Se sei in malattia e l’INPS programma una visita fiscale a domicilio, essere presente è un obbligo. Molti lavoratori pensano che assentarsi per pochi minuti non abbia conseguenze, ma non è così. La legge è chiara: se non ti trovi in casa al momento della visita, puoi incorrere in sanzioni serie.
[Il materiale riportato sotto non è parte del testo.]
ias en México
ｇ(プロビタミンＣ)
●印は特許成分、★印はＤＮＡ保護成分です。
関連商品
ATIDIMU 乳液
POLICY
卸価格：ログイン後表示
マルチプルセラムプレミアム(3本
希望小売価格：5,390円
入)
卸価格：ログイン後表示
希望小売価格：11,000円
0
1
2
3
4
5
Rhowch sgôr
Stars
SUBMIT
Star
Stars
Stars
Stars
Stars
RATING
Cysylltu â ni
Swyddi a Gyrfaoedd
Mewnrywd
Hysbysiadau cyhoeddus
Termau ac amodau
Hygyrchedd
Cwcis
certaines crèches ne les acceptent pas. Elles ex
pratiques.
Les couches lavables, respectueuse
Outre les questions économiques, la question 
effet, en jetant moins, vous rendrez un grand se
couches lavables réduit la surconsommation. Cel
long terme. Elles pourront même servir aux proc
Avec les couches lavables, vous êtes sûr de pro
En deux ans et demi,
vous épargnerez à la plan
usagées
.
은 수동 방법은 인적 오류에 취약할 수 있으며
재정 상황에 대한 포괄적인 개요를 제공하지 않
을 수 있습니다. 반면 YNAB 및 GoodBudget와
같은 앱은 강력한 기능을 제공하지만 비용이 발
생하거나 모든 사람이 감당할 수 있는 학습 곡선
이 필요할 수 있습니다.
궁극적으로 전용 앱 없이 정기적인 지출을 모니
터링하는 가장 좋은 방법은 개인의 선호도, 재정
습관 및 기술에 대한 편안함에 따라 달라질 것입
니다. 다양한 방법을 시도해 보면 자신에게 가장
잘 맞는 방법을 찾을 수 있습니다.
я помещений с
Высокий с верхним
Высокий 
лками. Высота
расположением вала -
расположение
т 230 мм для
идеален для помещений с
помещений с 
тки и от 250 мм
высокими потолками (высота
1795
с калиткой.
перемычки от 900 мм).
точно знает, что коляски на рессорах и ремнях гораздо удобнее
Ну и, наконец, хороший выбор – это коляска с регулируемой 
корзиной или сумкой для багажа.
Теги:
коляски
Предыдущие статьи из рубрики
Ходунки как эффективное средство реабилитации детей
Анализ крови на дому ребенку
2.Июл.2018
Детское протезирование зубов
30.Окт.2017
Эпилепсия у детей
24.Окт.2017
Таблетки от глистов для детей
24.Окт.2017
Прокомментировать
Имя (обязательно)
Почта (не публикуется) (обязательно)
La visita fiscale serve a verificare il tuo effettivo stato di malattia. Se il medico non ti trova all’indirizzo dichiarato, scatta il cosiddetto “accertamento di assenza”. Questo significa che l’INPS può decidere di sospendere il pagamento dell’indennità già dal giorno successivo alla mancata verifica. In alcuni casi, se si ripete più volte, si rischia anche il licenziamento per giusta causa, soprattutto se il datore di lavoro ritiene che ci sia malafede.
Non tutti sanno che non basta essere “in città” o “vicino casa” – devi essere fisicamente presente all’indirizzo comunicato, entro la finestra oraria prevista (che solitamente va dalle 9 alle 13 o dalle 17 alle 21, a seconda del regime di reperibilità). Anche se hai motivi validi per essere fuori, come una visita medica urgente, è difficile giustificarsi a posteriori senza documentazione certa.
Insomma, se sei in malattia, rimanere a casa non è una raccomandazione: è un dovere. Il rischio di perdere l’indennità o addirittura il posto di lavoro non è una semplice ipotesi, ma una possibilità concreta. Meglio non sottovalutarla.